— Brano —
Discussione generale
Data: 
Lunedì, 3 Maggio, 2021
Nome: 
Beatrice Lorenzin

Grazie, Presidente. Onorevoli colleghi, credo che oggi sia una giornata assolutamente positiva per i lavori del nostro Parlamento, fosse nient'altro che su questa importante mozione tutte le forze politiche si trovano d'accordo e hanno dato un contributo per cercare di renderla anche molto dettagliata, sia nella parte descrittiva sia negli impegni presi. Questo testimonia come questo tema sia un tema sentito da tutti, ma credo che testimoni ancora di più la volontà di fare di oggi non una giornata di testimonianza del nostro interesse, ma di cercare di cambiare qualcosa in quella che è la problematica e, possiamo dire, tormentata storia italiana sul tema dell'abbattimento delle barriere architettoniche, sia quelle propriamente fisiche, sia quelle digitali o, diciamo, di accesso e fruibilità di altri tipi di spazi, sia per le persone disabili fisiche, sia per chi ha problemi di altra natura. Lo dico perché noi dobbiamo pensare che la prima legge in questa materia, che riguardava più gli aspetti urbanistici, è la n. 118 del 1971 - cioè, sono passati cinquant'anni, alcune delle persone presenti in quest'Aula non erano ancora nate - e già lì c'era tutto, c'era l'obbligatorietà, comunque. Pensiamo una norma fatta negli anni Settanta e, quindi, non con la maturità e la capacità di prevedere e anche la sensibilità che abbiamo oggi, ma già lì si prevedeva l'abbattimento delle barriere architettoniche negli edifici pubblici, negli spazi e via dicendo.

Dal 1971 sono successe molte cose, si sono susseguite una serie di norme, decreti del Presidente della Repubblica. Siamo passati dalla n. 104 del 1992, che disciplina tutto il tema dei diritti dei disabili e, via via facendo, possiamo dire che in ogni legislatura che è passata da queste Aule c'è stata almeno una, se non più norme - quindi, norme dello Stato - che hanno cercato di implementare le norme riguardanti l'abbattimento delle barriere architettoniche; la normativa europea, che è stata citata dai colleghi. Quindi non mi rimetto su questo tema, vorrei capire, però, che cosa è accaduto, cioè, in cinquant'anni della storia repubblicana, noi oggi siamo qui a dire e a ribadire la necessità di rendere operativa e viva la decisione del legislatore, che è stata accompagnata, negli anni, da stanziamenti notevoli di fondi, sia italiani, sia europei, per fare che cosa? Per far sì che il nostro Paese fosse un Paese della primissima linea di avanguardia e, quindi, capace di essere un Paese accogliente per le persone disabili e permettere loro di avere una vita più piena possibile.

— Contenuto dei dati —

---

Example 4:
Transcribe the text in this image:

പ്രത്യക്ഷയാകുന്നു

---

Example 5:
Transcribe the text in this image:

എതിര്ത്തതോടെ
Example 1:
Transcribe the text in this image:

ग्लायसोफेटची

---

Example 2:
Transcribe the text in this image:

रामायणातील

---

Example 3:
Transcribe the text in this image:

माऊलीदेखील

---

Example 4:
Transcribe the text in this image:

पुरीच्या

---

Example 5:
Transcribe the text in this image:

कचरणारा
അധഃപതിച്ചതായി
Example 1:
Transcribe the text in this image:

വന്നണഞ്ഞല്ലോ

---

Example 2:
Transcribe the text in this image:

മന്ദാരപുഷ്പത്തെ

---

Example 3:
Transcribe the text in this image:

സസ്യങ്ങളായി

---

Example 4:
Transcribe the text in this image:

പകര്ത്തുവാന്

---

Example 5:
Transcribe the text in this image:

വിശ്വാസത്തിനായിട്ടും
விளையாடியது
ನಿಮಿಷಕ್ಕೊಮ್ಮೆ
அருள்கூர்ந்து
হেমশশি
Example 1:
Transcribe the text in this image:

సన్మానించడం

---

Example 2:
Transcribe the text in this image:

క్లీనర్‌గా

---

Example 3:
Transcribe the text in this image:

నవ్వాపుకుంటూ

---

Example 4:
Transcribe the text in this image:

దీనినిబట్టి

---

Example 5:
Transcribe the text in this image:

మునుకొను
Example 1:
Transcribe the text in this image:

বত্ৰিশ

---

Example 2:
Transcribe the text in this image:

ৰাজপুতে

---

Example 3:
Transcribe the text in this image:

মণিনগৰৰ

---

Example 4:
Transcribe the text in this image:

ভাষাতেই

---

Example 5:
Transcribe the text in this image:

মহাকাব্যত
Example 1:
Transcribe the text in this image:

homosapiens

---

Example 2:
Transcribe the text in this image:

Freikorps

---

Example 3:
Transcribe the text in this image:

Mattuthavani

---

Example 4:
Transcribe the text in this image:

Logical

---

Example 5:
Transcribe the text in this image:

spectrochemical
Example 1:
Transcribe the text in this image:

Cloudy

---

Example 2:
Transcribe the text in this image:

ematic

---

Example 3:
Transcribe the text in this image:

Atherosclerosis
==
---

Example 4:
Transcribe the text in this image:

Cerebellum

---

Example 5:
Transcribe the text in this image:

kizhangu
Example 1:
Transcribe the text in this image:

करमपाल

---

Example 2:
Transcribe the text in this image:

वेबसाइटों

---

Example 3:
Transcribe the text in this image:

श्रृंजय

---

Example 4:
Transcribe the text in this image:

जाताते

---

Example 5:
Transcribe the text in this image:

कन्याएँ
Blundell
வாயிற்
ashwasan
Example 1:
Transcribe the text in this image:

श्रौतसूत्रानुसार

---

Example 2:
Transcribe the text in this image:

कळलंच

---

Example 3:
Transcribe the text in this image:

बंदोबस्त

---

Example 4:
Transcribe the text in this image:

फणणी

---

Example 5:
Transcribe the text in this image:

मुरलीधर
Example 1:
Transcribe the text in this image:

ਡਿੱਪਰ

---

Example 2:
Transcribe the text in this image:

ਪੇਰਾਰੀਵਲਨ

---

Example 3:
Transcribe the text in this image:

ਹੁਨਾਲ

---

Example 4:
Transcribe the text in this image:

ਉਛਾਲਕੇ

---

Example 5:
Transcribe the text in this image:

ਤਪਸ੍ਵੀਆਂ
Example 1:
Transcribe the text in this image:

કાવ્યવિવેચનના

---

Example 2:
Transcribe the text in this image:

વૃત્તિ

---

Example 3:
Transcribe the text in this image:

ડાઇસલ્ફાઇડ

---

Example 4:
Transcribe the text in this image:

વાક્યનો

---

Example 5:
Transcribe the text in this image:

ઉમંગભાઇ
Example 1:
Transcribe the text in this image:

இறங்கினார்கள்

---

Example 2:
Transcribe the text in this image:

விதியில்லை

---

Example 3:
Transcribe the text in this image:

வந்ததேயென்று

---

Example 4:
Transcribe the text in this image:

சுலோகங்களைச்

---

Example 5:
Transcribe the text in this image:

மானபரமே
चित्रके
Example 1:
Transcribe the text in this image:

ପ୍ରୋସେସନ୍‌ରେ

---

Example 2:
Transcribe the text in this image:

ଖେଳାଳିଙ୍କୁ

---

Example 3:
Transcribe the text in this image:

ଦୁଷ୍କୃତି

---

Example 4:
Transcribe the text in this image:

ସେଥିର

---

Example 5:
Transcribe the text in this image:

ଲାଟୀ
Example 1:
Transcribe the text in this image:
--
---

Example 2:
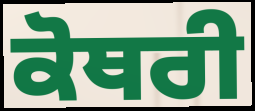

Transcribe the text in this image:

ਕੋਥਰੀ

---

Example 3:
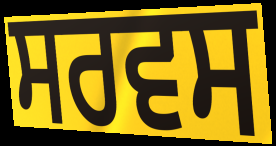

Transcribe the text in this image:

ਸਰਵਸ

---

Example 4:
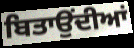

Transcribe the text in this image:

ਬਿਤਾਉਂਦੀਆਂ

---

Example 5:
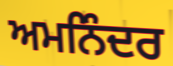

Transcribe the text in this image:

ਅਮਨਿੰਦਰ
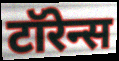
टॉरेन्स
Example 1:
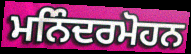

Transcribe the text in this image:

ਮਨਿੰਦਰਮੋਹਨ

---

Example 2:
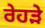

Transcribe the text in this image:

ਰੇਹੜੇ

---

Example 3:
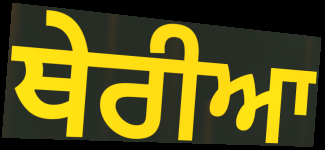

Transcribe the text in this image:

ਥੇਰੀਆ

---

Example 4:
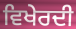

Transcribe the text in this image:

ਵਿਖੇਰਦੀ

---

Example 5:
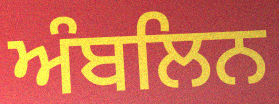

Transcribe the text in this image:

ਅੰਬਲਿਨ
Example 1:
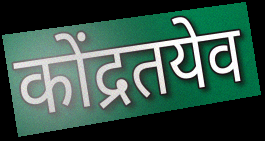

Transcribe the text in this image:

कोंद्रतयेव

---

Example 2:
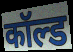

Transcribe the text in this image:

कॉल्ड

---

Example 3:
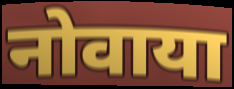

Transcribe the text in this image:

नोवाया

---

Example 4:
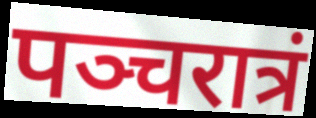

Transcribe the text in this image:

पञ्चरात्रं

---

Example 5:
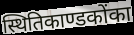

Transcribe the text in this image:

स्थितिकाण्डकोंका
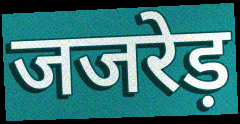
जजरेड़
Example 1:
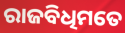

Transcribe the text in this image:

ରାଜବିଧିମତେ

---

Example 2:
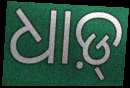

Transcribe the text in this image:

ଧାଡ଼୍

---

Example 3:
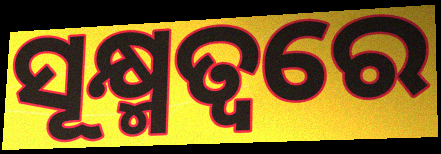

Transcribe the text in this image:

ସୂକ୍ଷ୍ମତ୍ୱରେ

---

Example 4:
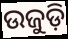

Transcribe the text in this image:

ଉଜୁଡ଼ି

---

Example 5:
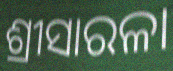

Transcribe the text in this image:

— Compiti ed esercizi —
1) Secondo il brano sulle barriere architettoniche, quale legge fu la prima in questa materia?
2) Riprendi il discorso sulle barriere architettoniche e prosegui il brano dopo la sua ultima frase.

— Soluzioni degli esercizi —
1) La legge n. 118 del 1971.

2)
Addirittura abbiamo cambiato, nel frattempo, l'approccio: parliamo di Universal design, cioè di progettazione universale, di accessibilità delle nostre città e dei nostri spazi, non solo per le persone disabili, ma in un concetto più ampio, che comprende anche, per esempio, le vulnerabilità più ampiamente considerate e la vita pratica di ognuno di noi. Cioè, una persona anziana che cammina sul marciapiede di molte grandi città italiane, quando c'è il marciapiede, si trova in una situazione di vulnerabilità, basti vedere quante sono, purtroppo, le rotture del femore dovute a queste buche, ai marciapiedi sconnessi; nella nostra vita quotidiana, una madre, una nonna, un babbo, con un passeggino con un bambino, che fa la gincana nelle nostre città, ma anche se stai male o se sei una donna incinta e sei su una macchina e devi attraversare la tua città con le buche. È proprio la vivibilità delle nostre comunità che è ancora, forse, anche regredita negli ultimi anni.

Sono successe delle cose, perché se noi, dopo cinquant'anni, siamo qui, vuol dire che qualcosa non ha funzionato. Allora, non ha funzionato sicuramente l'applicazione dei livelli essenziali delle prestazioni, la misurazione dei livelli essenziali delle prestazioni nelle nostre regioni, con una disparità di applicazione di queste norme - stiamo parlando di applicazione di leggi dello Stato, non stiamo parlando di cose che devono essere ancora realizzate -, così come l'impiego pieno dei fondi o la modalità dell'impiego pieno dei fondi o la misurabilità dei fondi che sono stati stanziati e che verranno stanziati nei prossimi anni su questo tema. E, quindi, è evidente che c'è qualcosa che non funziona.

Proviamo ad avere dei dati, per esempio, sul censimento, ad oggi, delle opere pubbliche italiane: scuole, ospedali, stadi, luoghi dello sport, musei. Se andiamo a vedere i dati sui musei, siamo al 53 per cento per le barriere architettoniche classiche, scendiamo, mi sembra, intorno al 13 per le per le barriere di tipo sensoriale, cioè una persona sorda o cieca che vuole usufruire di uno spazio culturale nel nostro Paese, che dovrebbe essere la patria del turismo mondiale, oltre che per i nostri cittadini, anche per quelli che vengono da fuori. È evidente che c'è stata e c'è tuttora una sottovalutazione di questo tema, come spesso accade su alcune questioni nel nostro Paese, non riuscire a inquadrare una questione che attiene strettamente ai diritti civili e ai diritti umani sanciti e riconosciuti dalla nostra Costituzione, ma non riuscire neanche ad inquadrarli in un piano più ampio e, cioè, comprendere come il rispetto e l'applicazione di questi obiettivi di tutti rendano le nostre comunità migliori per chi le vive, ma rendano tali anche le nostre economie, perché si sviluppano economie. La stima che è stata fatta in questa mozione condivisa da tutti soltanto della perdita del turismo, di questa branca di turismo, nel nostro Paese è di 400 miliardi. Stiamo parlando, comunque, di cifre enormi.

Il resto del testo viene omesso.